- _RECORDS PROVIDED_:

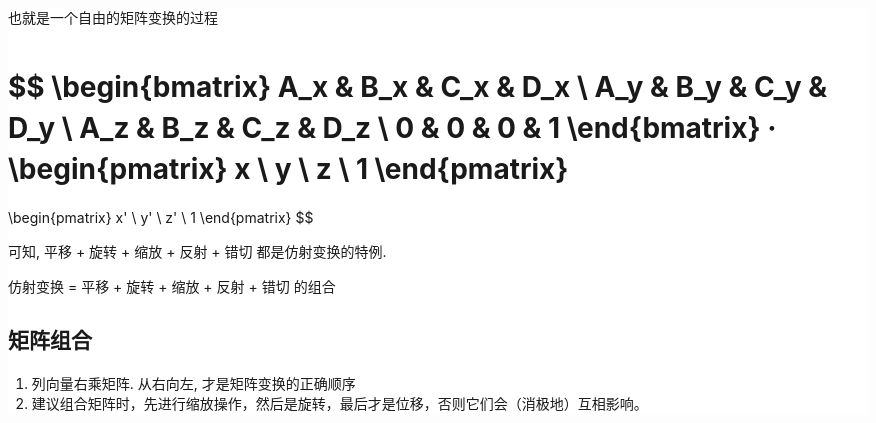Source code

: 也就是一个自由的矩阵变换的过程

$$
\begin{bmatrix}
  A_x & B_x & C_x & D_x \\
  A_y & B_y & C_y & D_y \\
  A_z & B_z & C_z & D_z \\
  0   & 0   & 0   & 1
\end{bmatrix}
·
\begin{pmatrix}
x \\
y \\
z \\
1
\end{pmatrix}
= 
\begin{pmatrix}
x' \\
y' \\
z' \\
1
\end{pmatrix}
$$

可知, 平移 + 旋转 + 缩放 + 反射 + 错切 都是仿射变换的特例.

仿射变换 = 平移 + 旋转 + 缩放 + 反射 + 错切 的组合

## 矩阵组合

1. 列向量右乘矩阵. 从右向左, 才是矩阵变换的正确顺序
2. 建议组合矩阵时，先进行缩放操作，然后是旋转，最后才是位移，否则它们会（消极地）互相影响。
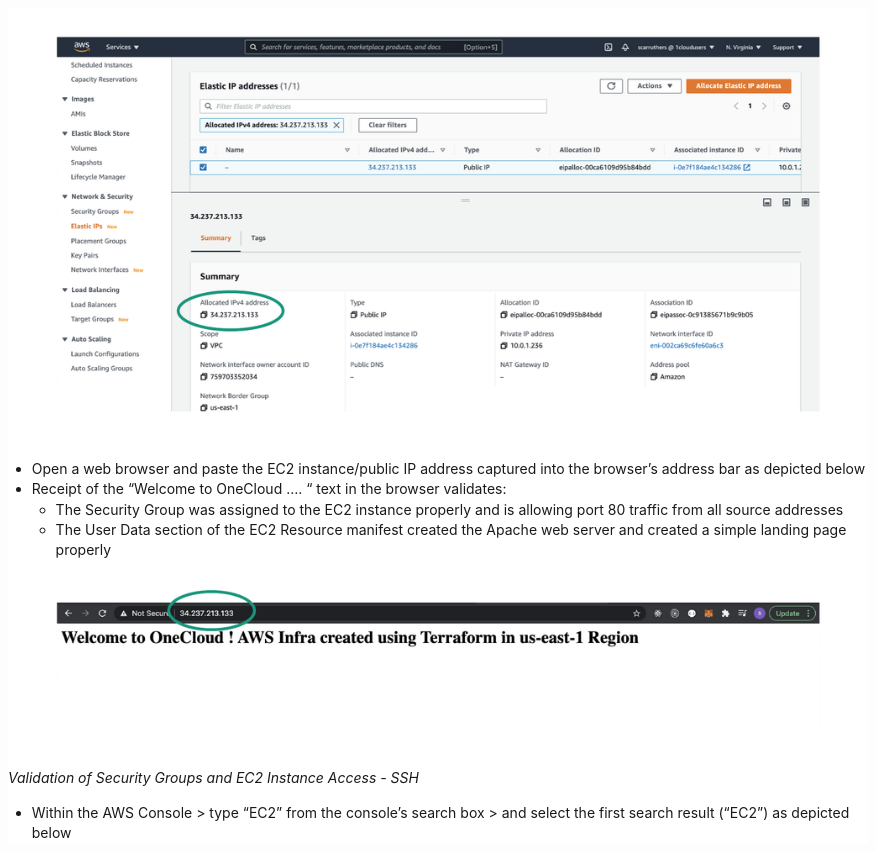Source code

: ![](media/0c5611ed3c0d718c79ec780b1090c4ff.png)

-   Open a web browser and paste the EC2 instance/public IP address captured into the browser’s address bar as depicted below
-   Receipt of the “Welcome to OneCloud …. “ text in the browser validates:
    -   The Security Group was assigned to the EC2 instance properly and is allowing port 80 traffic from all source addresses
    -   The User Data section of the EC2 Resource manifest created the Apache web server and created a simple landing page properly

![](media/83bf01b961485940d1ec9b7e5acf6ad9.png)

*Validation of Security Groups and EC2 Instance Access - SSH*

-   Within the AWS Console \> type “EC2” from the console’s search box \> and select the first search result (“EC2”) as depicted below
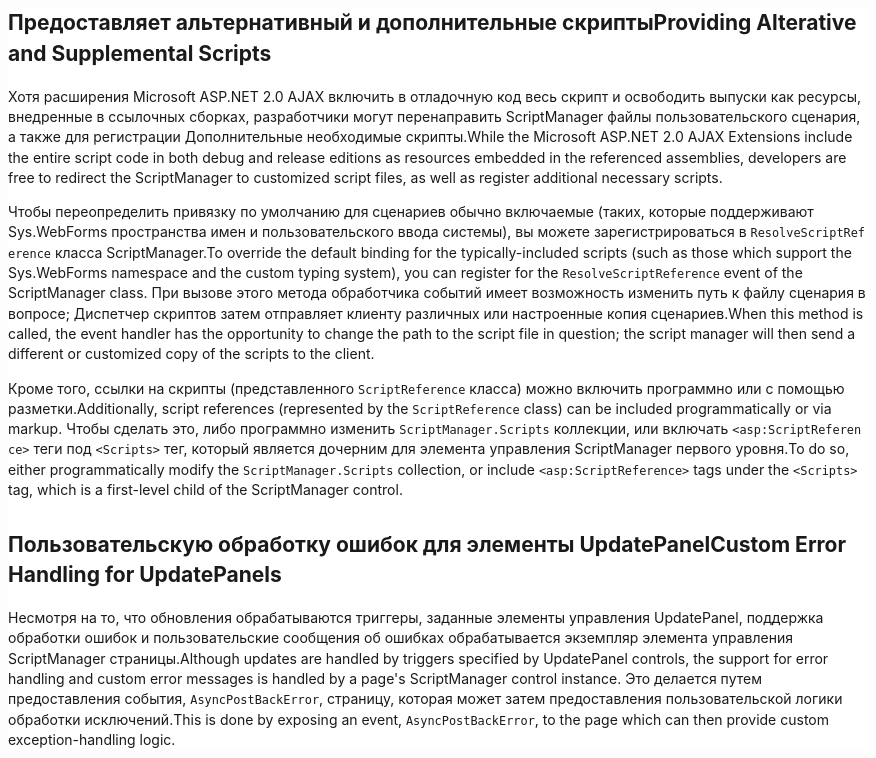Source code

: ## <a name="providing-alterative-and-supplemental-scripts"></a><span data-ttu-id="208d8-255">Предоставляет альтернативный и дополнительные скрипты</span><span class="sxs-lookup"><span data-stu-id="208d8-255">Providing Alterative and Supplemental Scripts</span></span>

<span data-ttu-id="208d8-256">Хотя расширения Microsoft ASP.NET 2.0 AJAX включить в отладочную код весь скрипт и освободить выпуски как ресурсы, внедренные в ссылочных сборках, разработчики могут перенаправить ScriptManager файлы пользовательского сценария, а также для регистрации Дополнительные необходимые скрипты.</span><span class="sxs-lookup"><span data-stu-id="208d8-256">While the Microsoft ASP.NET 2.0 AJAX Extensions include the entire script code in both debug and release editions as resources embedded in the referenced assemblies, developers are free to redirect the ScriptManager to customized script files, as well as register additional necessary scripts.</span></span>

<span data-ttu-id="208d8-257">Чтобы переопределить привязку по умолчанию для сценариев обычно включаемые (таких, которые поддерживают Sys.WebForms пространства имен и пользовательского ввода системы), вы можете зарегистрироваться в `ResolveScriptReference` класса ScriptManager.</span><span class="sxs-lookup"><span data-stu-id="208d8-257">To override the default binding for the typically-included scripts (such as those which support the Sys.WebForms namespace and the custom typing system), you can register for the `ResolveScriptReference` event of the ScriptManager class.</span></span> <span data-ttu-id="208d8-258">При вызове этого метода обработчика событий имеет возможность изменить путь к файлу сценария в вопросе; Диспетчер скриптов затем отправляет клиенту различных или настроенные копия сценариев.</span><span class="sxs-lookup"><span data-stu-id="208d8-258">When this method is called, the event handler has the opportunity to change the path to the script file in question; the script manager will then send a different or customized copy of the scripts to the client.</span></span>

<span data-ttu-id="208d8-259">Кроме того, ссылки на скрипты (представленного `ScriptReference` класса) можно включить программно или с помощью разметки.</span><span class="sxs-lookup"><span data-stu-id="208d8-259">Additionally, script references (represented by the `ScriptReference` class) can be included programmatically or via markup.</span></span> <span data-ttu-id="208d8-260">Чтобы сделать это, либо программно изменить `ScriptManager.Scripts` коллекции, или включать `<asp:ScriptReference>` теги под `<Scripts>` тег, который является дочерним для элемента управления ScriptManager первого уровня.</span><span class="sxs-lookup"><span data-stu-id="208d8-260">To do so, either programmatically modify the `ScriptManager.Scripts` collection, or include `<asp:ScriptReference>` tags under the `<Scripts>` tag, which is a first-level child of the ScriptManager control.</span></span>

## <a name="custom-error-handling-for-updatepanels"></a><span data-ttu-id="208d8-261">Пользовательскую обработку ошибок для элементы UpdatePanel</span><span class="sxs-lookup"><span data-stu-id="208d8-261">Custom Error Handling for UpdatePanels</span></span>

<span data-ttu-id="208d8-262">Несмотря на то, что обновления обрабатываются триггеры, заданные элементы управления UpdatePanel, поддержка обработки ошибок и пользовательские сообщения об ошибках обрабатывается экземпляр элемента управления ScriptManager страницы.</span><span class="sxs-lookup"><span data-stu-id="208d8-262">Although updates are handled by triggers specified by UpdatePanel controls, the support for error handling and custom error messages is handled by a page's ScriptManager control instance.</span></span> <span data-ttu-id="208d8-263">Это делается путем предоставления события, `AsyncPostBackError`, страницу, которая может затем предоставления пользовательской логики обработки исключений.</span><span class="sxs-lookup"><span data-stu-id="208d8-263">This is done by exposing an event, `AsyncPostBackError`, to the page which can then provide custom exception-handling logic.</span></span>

- _WORK REQUEST_:
Reprint the listing above exactly, without images.

- _RESULT OF THE TASK_:
Source code

: 也就是一个自由的矩阵变换的过程

$$
\begin{bmatrix}
  A_x & B_x & C_x & D_x \\
  A_y & B_y & C_y & D_y \\
  A_z & B_z & C_z & D_z \\
  0   & 0   & 0   & 1
\end{bmatrix}
·
\begin{pmatrix}
x \\
y \\
z \\
1
\end{pmatrix}
= 
\begin{pmatrix}
x' \\
y' \\
z' \\
1
\end{pmatrix}
$$

可知, 平移 + 旋转 + 缩放 + 反射 + 错切 都是仿射变换的特例.

仿射变换 = 平移 + 旋转 + 缩放 + 反射 + 错切 的组合

## 矩阵组合

1. 列向量右乘矩阵. 从右向左, 才是矩阵变换的正确顺序
2. 建议组合矩阵时，先进行缩放操作，然后是旋转，最后才是位移，否则它们会（消极地）互相影响。
Source code

: ![](media/0c5611ed3c0d718c79ec780b1090c4ff.png)

-   Open a web browser and paste the EC2 instance/public IP address captured into the browser’s address bar as depicted below
-   Receipt of the “Welcome to OneCloud …. “ text in the browser validates:
    -   The Security Group was assigned to the EC2 instance properly and is allowing port 80 traffic from all source addresses
    -   The User Data section of the EC2 Resource manifest created the Apache web server and created a simple landing page properly

![](media/83bf01b961485940d1ec9b7e5acf6ad9.png)

*Validation of Security Groups and EC2 Instance Access - SSH*

-   Within the AWS Console \> type “EC2” from the console’s search box \> and select the first search result (“EC2”) as depicted below
Source code

: ## <a name="providing-alterative-and-supplemental-scripts"></a><span data-ttu-id="208d8-255">Предоставляет альтернативный и дополнительные скрипты</span><span class="sxs-lookup"><span data-stu-id="208d8-255">Providing Alterative and Supplemental Scripts</span></span>

<span data-ttu-id="208d8-256">Хотя расширения Microsoft ASP.NET 2.0 AJAX включить в отладочную код весь скрипт и освободить выпуски как ресурсы, внедренные в ссылочных сборках, разработчики могут перенаправить ScriptManager файлы пользовательского сценария, а также для регистрации Дополнительные необходимые скрипты.</span><span class="sxs-lookup"><span data-stu-id="208d8-256">While the Microsoft ASP.NET 2.0 AJAX Extensions include the entire script code in both debug and release editions as resources embedded in the referenced assemblies, developers are free to redirect the ScriptManager to customized script files, as well as register additional necessary scripts.</span></span>

<span data-ttu-id="208d8-257">Чтобы переопределить привязку по умолчанию для сценариев обычно включаемые (таких, которые поддерживают Sys.WebForms пространства имен и пользовательского ввода системы), вы можете зарегистрироваться в `ResolveScriptReference` класса ScriptManager.</span><span class="sxs-lookup"><span data-stu-id="208d8-257">To override the default binding for the typically-included scripts (such as those which support the Sys.WebForms namespace and the custom typing system), you can register for the `ResolveScriptReference` event of the ScriptManager class.</span></span> <span data-ttu-id="208d8-258">При вызове этого метода обработчика событий имеет возможность изменить путь к файлу сценария в вопросе; Диспетчер скриптов затем отправляет клиенту различных или настроенные копия сценариев.</span><span class="sxs-lookup"><span data-stu-id="208d8-258">When this method is called, the event handler has the opportunity to change the path to the script file in question; the script manager will then send a different or customized copy of the scripts to the client.</span></span>

<span data-ttu-id="208d8-259">Кроме того, ссылки на скрипты (представленного `ScriptReference` класса) можно включить программно или с помощью разметки.</span><span class="sxs-lookup"><span data-stu-id="208d8-259">Additionally, script references (represented by the `ScriptReference` class) can be included programmatically or via markup.</span></span> <span data-ttu-id="208d8-260">Чтобы сделать это, либо программно изменить `ScriptManager.Scripts` коллекции, или включать `<asp:ScriptReference>` теги под `<Scripts>` тег, который является дочерним для элемента управления ScriptManager первого уровня.</span><span class="sxs-lookup"><span data-stu-id="208d8-260">To do so, either programmatically modify the `ScriptManager.Scripts` collection, or include `<asp:ScriptReference>` tags under the `<Scripts>` tag, which is a first-level child of the ScriptManager control.</span></span>

## <a name="custom-error-handling-for-updatepanels"></a><span data-ttu-id="208d8-261">Пользовательскую обработку ошибок для элементы UpdatePanel</span><span class="sxs-lookup"><span data-stu-id="208d8-261">Custom Error Handling for UpdatePanels</span></span>

<span data-ttu-id="208d8-262">Несмотря на то, что обновления обрабатываются триггеры, заданные элементы управления UpdatePanel, поддержка обработки ошибок и пользовательские сообщения об ошибках обрабатывается экземпляр элемента управления ScriptManager страницы.</span><span class="sxs-lookup"><span data-stu-id="208d8-262">Although updates are handled by triggers specified by UpdatePanel controls, the support for error handling and custom error messages is handled by a page's ScriptManager control instance.</span></span> <span data-ttu-id="208d8-263">Это делается путем предоставления события, `AsyncPostBackError`, страницу, которая может затем предоставления пользовательской логики обработки исключений.</span><span class="sxs-lookup"><span data-stu-id="208d8-263">This is done by exposing an event, `AsyncPostBackError`, to the page which can then provide custom exception-handling logic.</span></span>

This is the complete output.